▶ [TASKS FOR THIS EXERCISE]:
**A)** In the Texas power grid passage, how many miles of electricity transmission lines does ERCOT control?
**B)** Render this sentence from the Texas power grid passage in Spanish: "Texas' electricity is managed by ERCOT - the Electric Reliability Council of Texas."

====== QUOTED PASSAGE ======

Let's start by noting that on February 8, the guys at Space City Weather were raising the possibility for potential winter weather in Houston early in the week of February 15. By February 10, they were sounding the alarms. And that was just for Houston. So the idea that the state was caught completely off-guard is disingenuous at best. Why have millions in Texas been without power for multiple days now, trapped in the grip of the coldest weather in decades, 10 years after a similar power crisis? [cracks knuckles]
There are three electric grids in the lower 48 states: the Eastern Interconnection, the Western Interconnection, and then there's Texas. Texas' electricity is managed by ERCOT - the Electric Reliability Council of Texas. ERCOT is technically a non-profit organization that controls 40,000 miles of electricity transmission lines to over 22 million Texans in 75% of the state. Some of the Panhandle isn't serviced by ERCOT, neither is El Paso, or the far East Texas border.

====== MATERIAL SHOWN ======

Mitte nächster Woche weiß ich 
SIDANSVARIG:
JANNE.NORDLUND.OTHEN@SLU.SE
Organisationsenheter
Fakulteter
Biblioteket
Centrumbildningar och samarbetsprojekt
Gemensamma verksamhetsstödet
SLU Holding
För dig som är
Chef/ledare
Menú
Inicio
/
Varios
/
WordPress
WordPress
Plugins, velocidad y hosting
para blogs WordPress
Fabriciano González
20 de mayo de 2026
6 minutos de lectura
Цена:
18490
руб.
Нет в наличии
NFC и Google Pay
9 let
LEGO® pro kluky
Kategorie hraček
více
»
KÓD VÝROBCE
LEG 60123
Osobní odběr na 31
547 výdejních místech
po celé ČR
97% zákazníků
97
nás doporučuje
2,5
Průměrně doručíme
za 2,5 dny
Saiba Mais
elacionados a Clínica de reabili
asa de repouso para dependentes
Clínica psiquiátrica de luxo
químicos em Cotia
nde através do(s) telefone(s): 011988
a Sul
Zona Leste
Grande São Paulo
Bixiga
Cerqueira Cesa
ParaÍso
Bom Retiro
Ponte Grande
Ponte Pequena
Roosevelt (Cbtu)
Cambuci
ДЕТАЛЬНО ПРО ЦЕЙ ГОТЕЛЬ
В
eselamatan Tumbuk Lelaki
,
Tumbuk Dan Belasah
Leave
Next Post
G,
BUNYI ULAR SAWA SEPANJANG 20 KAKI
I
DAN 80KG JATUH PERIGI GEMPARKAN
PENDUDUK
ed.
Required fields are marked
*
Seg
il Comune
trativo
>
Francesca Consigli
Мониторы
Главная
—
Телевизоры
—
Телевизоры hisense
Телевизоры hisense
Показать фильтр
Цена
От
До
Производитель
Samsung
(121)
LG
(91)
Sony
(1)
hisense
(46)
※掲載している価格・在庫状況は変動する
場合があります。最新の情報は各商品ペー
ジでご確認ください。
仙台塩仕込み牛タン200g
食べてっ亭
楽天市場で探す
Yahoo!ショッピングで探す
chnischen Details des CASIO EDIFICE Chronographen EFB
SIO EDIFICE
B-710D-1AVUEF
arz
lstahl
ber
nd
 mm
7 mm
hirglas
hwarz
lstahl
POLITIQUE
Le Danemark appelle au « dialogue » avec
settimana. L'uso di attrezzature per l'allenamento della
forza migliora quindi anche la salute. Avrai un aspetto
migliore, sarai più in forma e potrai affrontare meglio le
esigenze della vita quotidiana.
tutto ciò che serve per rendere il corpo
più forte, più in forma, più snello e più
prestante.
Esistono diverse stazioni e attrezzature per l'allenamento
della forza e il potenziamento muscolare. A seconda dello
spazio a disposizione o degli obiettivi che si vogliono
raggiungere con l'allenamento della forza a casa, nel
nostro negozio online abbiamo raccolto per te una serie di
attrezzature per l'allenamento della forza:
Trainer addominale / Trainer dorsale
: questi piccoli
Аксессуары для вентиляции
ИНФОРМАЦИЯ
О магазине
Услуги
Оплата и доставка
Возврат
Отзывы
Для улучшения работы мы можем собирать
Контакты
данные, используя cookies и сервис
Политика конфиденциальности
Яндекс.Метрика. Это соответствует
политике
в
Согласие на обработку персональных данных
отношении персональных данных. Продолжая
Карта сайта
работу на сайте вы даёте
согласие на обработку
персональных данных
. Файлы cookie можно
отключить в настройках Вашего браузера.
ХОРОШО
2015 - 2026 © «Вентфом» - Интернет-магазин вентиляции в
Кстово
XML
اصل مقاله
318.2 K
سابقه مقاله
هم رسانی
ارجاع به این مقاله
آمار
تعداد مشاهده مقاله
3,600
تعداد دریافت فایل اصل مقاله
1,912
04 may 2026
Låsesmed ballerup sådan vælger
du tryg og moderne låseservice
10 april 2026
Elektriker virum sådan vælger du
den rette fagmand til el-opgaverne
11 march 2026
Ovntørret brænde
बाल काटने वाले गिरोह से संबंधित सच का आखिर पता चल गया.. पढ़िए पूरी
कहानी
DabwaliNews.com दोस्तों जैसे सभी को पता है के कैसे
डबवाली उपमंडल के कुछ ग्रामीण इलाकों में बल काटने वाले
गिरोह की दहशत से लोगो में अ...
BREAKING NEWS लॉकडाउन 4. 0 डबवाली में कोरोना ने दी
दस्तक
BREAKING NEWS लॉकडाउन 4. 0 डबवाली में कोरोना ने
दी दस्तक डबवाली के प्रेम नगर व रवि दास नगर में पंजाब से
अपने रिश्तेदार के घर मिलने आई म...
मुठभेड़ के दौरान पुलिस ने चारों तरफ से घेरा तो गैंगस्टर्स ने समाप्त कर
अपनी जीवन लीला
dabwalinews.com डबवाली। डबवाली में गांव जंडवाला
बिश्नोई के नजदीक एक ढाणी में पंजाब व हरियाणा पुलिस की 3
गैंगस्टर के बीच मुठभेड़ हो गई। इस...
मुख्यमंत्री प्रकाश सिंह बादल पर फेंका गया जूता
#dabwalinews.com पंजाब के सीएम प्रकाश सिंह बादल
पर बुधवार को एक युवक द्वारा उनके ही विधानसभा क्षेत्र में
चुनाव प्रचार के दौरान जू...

======

▶ [ANSWERS TO THE EXERCISE]:
**A)** 40,000 miles

**B)** La electricidad de Texas la gestiona ERCOT - el Consejo de Confiabilidad Eléctrica de Texas.